Task description >>
Return the line containing "PS2: 最后嘛….虽然是挺多天之" and every line beneath it through the end of the entries below, unchanged. Pictures stay out.

(Beginning of Data for this task)

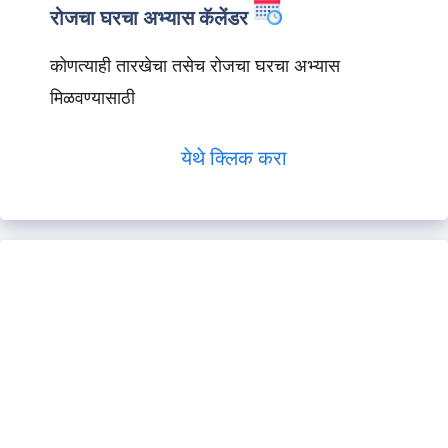
रोजचा घरचा अभ्यास कॅलेंडर
कोणत्याही तारखेचा तसेच रोजचा घरचा अभ्यास
मिळवण्यासाठी
येथे क्लिक करा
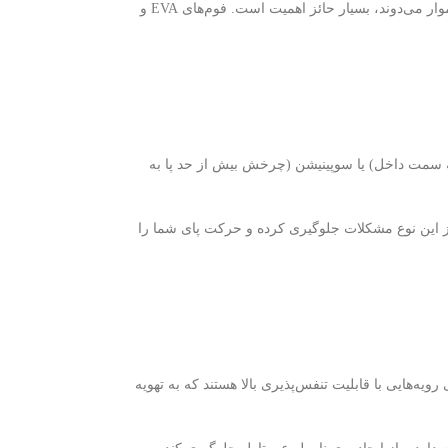
این ویژگی، به ویژه برای دوندگانی که مسافت‌های طولانی را طی می‌کنند یا در مسیرهای سخت و ناهموار می‌دوند، بسیار حائز اهمیت است. فوم‌های EVA و
به سمت داخل) یا سوپینیشن (چرخش بیش از حد پا به
 از این نوع مشکلات جلوگیری کرده و حرکت پای شما را
ویه‌هایی با قابلیت تنفس‌پذیری بالا هستند که به تهویه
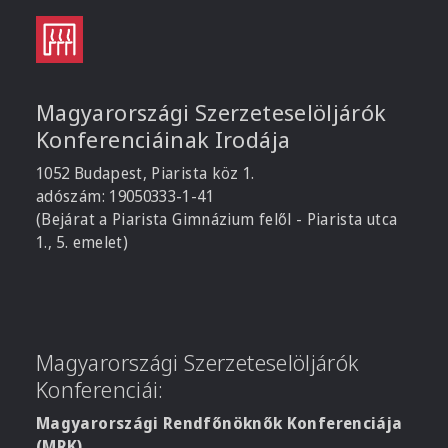
Magyarországi Szerzeteselöljárók
Konferenciáinak Irodája
1052 Budapest, Piarista köz 1.
adószám: 19050333-1-41
(Bejárat a Piarista Gimnázium felől - Piarista utca
1., 5. emelet)
Magyarországi Szerzeteselöljárók
Konferenciái:
Magyarországi Rendfőnöknők Konferenciája
(MRK)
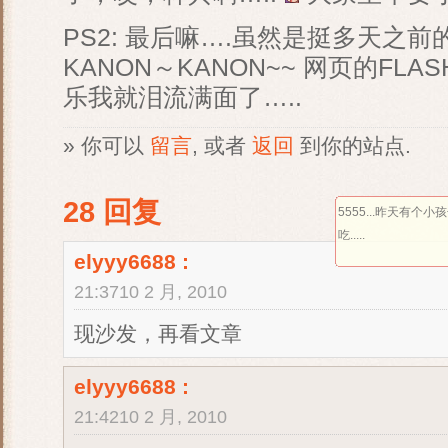
PS2: 最后嘛….虽然是挺多天之
KANON～KANON~~ 网页的FL
乐我就泪流满面了…..
» 你可以
留言
, 或者
返回
到你的站点.
28 回复
5555...昨天有个
吃.....
elyyy6688
:
21:3710 2 月, 2010
现沙发，再看文章
elyyy6688
:
21:4210 2 月, 2010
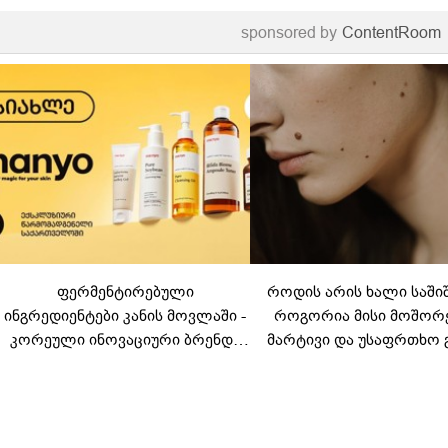
sponsored by
ContentRoom
ფერმენტირებული
როდის არის ხალი საში
ინგრედიენტები კანის მოვლაში -
როგორია მისი მოშორ
კორეული ინოვაციური ბრენდი
მარტივი და უსაფრთხო 
Manyo საქართველოშია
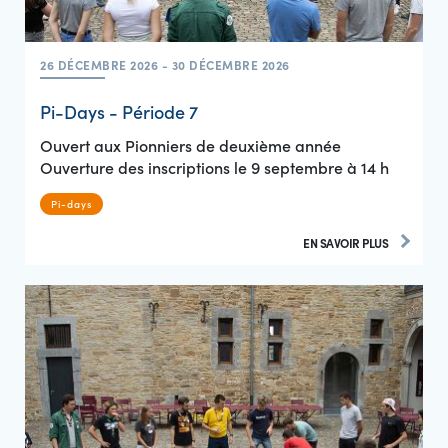
26 DÉCEMBRE 2026 - 30 DÉCEMBRE 2026
Pi-Days - Période 7
Ouvert aux Pionniers de deuxième année
Ouverture des inscriptions le 9 septembre à 14 h
Pi-days
EN SAVOIR PLUS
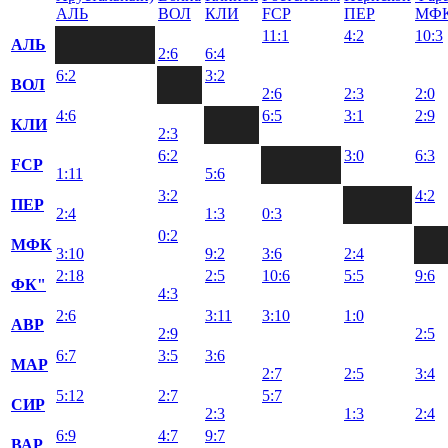
АЛЬ
ВОЛ
КЛИ
FCР
ПЕР
МФ
11:1
4:2
10:3
АЛЬ
2:6
6:4
6:2
3:2
ВОЛ
2:6
2:3
2:0
4:6
6:5
3:1
2:9
КЛИ
2:3
6:2
3:0
6:3
FCР
1:11
5:6
3:2
4:2
ПЕР
2:4
1:3
0:3
0:2
МФК
3:10
9:2
3:6
2:4
2:18
2:5
10:6
5:5
9:6
ФК"
4:3
2:6
3:11
3:10
1:0
АВР
2:9
2:5
6:7
3:5
3:6
МАР
2:7
2:5
3:4
5:12
2:7
5:7
СИР
2:3
1:3
2:4
6:9
4:7
9:7
ВАР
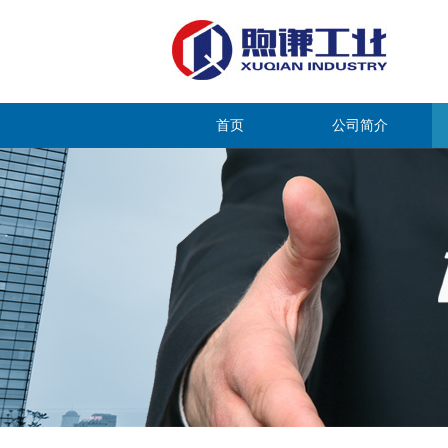
首页
公司简介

(End of Data for this task)

Answer for this exercise >>
PS2: 最后嘛….虽然是挺多天之
KANON～KANON~~ 网页的FL
乐我就泪流满面了…..
» 你可以
留言
, 或者
返回
到你的站点.
28 回复
5555...昨天有个
吃.....
elyyy6688
:
21:3710 2 月, 2010
现沙发，再看文章
elyyy6688
:
21:4210 2 月, 2010
sponsored by
ContentRoom
ფერმენტირებული
როდის არის ხალი საში
ინგრედიენტები კანის მოვლაში -
როგორია მისი მოშორ
კორეული ინოვაციური ბრენდი
მარტივი და უსაფრთხო 
Manyo საქართველოშია
26 DÉCEMBRE 2026 - 30 DÉCEMBRE 2026
Pi-Days - Période 7
Ouvert aux Pionniers de deuxième année
Ouverture des inscriptions le 9 septembre à 14 h
Pi-days
EN SAVOIR PLUS
АЛЬ
ВОЛ
КЛИ
FCР
ПЕР
МФ
11:1
4:2
10:3
АЛЬ
2:6
6:4
6:2
3:2
ВОЛ
2:6
2:3
2:0
4:6
6:5
3:1
2:9
КЛИ
2:3
6:2
3:0
6:3
FCР
1:11
5:6
3:2
4:2
ПЕР
2:4
1:3
0:3
0:2
МФК
3:10
9:2
3:6
2:4
2:18
2:5
10:6
5:5
9:6
ФК"
4:3
2:6
3:11
3:10
1:0
АВР
2:9
2:5
6:7
3:5
3:6
МАР
2:7
2:5
3:4
5:12
2:7
5:7
СИР
2:3
1:3
2:4
6:9
4:7
9:7
ВАР
首页
公司简介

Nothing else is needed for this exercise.